Professor Paul Foster
Prof Paul Foster’s says:
My motivation for undertaking theological studies was to be able to read the Bible in its original languages. Although achieving this goal was not something that was quickly realised, the benefits have been enormous. Reading the New Testament in the very words that the authors penned opens up new horizons of understanding, it helps one see the original writers’ concerns more clearly, and brings the world of the New Testament alive.

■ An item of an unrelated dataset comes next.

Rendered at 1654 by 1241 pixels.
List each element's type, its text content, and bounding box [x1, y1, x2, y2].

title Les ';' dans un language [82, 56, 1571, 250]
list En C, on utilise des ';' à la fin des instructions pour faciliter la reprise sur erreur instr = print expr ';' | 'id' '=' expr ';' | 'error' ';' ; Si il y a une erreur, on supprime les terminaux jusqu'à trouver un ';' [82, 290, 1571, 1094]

I enjoy working across a range of New Testament and Early Christian literature, since that permits a holistic view of the development and emergence of the early Jesus movement. In particular in relation to the New Testament, I have worked on pre-gospel sources such as Q, and the M source although I am sceptical that the latter ever existed as a coherent source. In relation to the New Testament writing a long-term interest is the Gospel of Matthew, and several letters of Paul including Colossians and the Thessalonian epistles. Furthermore, the phenomenon of wider gospel literature, known as the non-canonical gospels, is also another area that has fascinated me as a window into the piety of early believers. I have written extensively on the text known as the Gospel of Peter, as well as a range of other non-canonical gospels.
A final major area of interest in my academic biography is collection of writings known as the Apostolic Fathers. These writings reflect the emergence of structures that became foundational in the early church. The writings of Ignatius and Polycarp depict early Christianity in the first half of the second century.
Together these interests permit an overview of Christianity in the first two centuries of its existence.